[Exercise material Boundary: Start]

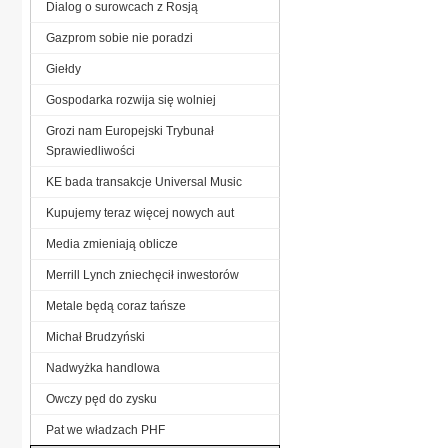
Dialog o surowcach z Rosją
Gazprom sobie nie poradzi
Giełdy
Gospodarka rozwija się wolniej
Grozi nam Europejski Trybunał
Sprawiedliwości
KE bada transakcje Universal Music
Kupujemy teraz więcej nowych aut
Media zmieniają oblicze
Merrill Lynch zniechęcił inwestorów
Metale będą coraz tańsze
Michał Brudzyński
Nadwyżka handlowa
Owczy pęd do zysku
Pat we władzach PHF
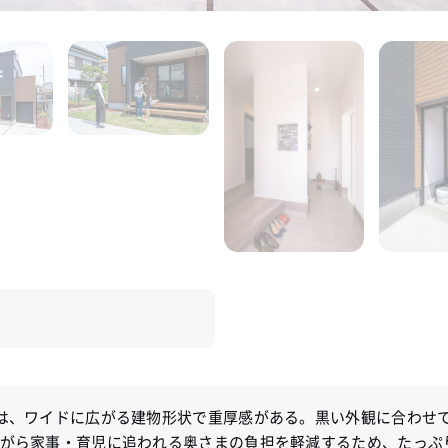
は、ワイドに広がる建物形状で重厚感がある。黒い外観に合わせ
がら家事・育児に追われる奥さまの負担を軽減するため、たっぷ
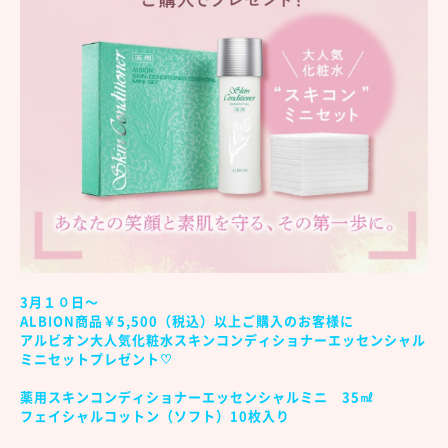
3月１０日～
ALBION商品￥5,500（税込）以上ご購入のお客様に
アルビオン大人気化粧水スキンコンディショナーエッセンシャル
ミニセットプレゼント♡
薬用スキンコンディショナーエッセンシャルミニ 35㎖
フェイシャルコットン（ソフト）10枚入り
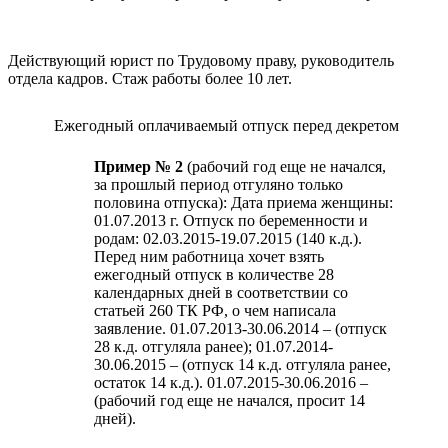
Действующий юрист по Трудовому праву, руководитель
отдела кадров. Стаж работы более 10 лет.
Ежегодный оплачиваемый отпуск перед декретом
Пример № 2
(рабочий год еще не начался,
за прошлый период отгуляно только
половина отпуска): Дата приема женщины:
01.07.2013 г. Отпуск по беременности и
родам: 02.03.2015-19.07.2015 (140 к.д.).
Перед ним работница хочет взять
ежегодный отпуск в количестве 28
календарных дней в соответствии со
статьей 260 ТК РФ, о чем написала
заявление. 01.07.2013-30.06.2014 – (отпуск
28 к.д. отгуляла ранее); 01.07.2014-
30.06.2015 – (отпуск 14 к.д. отгуляла ранее,
остаток 14 к.д.). 01.07.2015-30.06.2016 –
(рабочий год еще не начался, просит 14
дней).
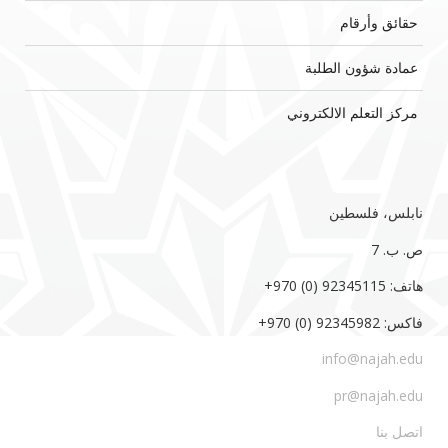
حقائق وأرقام
عمادة شؤون الطلبة
مركز التعلم الالكتروني
نابلس، فلسطين
ص. ب. 7‏
هاتف: 92345115 (0) 970‏‎+‎
فاكس: 92345982 (0) 970‏‎+‎
info@najah.edu
pr@najah.edu
اتصل بنا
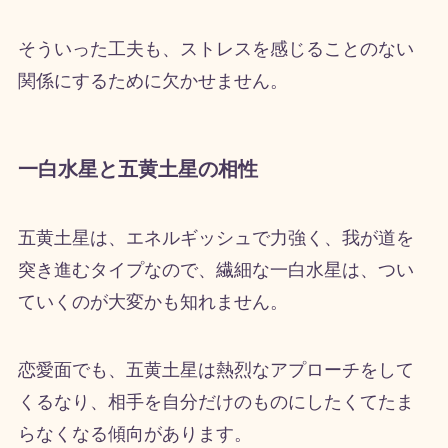
そういった工夫も、ストレスを感じることのない
関係にするために欠かせません。
一白水星と五黄土星の相性
五黄土星は、エネルギッシュで力強く、我が道を
突き進むタイプなので、繊細な一白水星は、つい
ていくのが大変かも知れません。
恋愛面でも、五黄土星は熱烈なアプローチをして
くるなり、相手を自分だけのものにしたくてたま
らなくなる傾向があります。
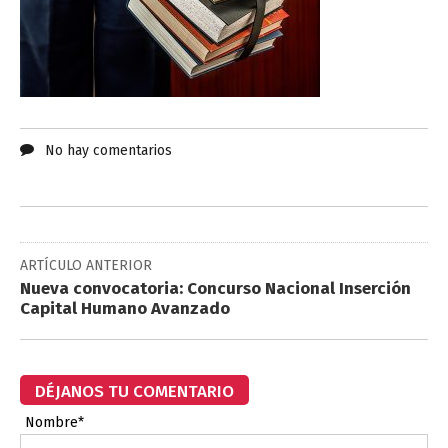
No hay comentarios
ARTÍCULO ANTERIOR
Nueva convocatoria: Concurso Nacional Inserción
Capital Humano Avanzado
DÉJANOS TU COMENTARIO
Nombre*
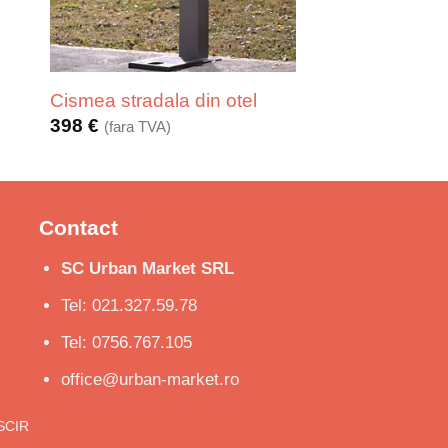
Cismea stradala din otel
398
€
(fara TVA)
Contact
SC Urban Market SRL
Tel: 021.327.59.78
Tel: 0756.767.105
office@urban-market.ro
ISCIR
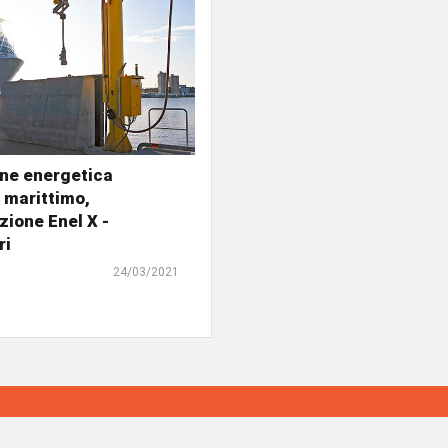
one energetica
 marittimo,
zione Enel X -
ri
24/03/2021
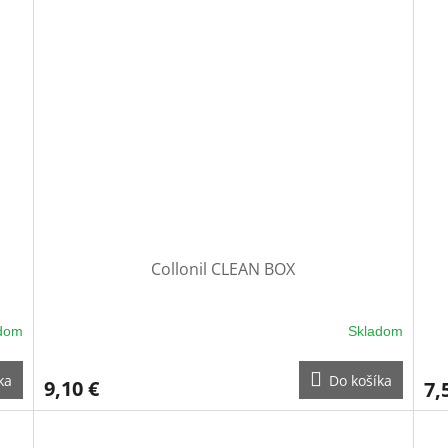
Collonil CLEAN BOX
dom
Skladom
ka
Do košíka
9,10 €
7,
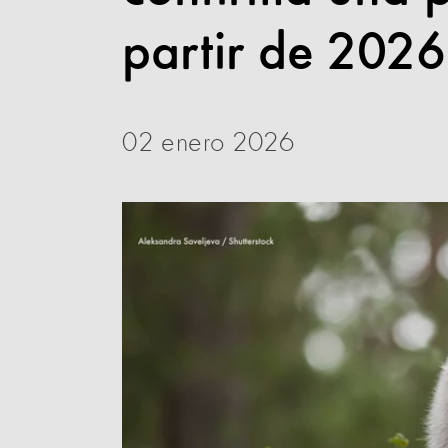
partir de 2026
02 enero 2026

[Exercise material Boundary: End]

**What needs to be done**
Copy the stretch of the records from the line containing "Действующий юрист по" through the line containing "статьей 260 ТК РФ, о чем написала" word for word.

**Worked solution**
Действующий юрист по Трудовому праву, руководитель
отдела кадров. Стаж работы более 10 лет.
Ежегодный оплачиваемый отпуск перед декретом
Пример № 2
(рабочий год еще не начался,
за прошлый период отгуляно только
половина отпуска): Дата приема женщины:
01.07.2013 г. Отпуск по беременности и
родам: 02.03.2015-19.07.2015 (140 к.д.).
Перед ним работница хочет взять
ежегодный отпуск в количестве 28
календарных дней в соответствии со
статьей 260 ТК РФ, о чем написала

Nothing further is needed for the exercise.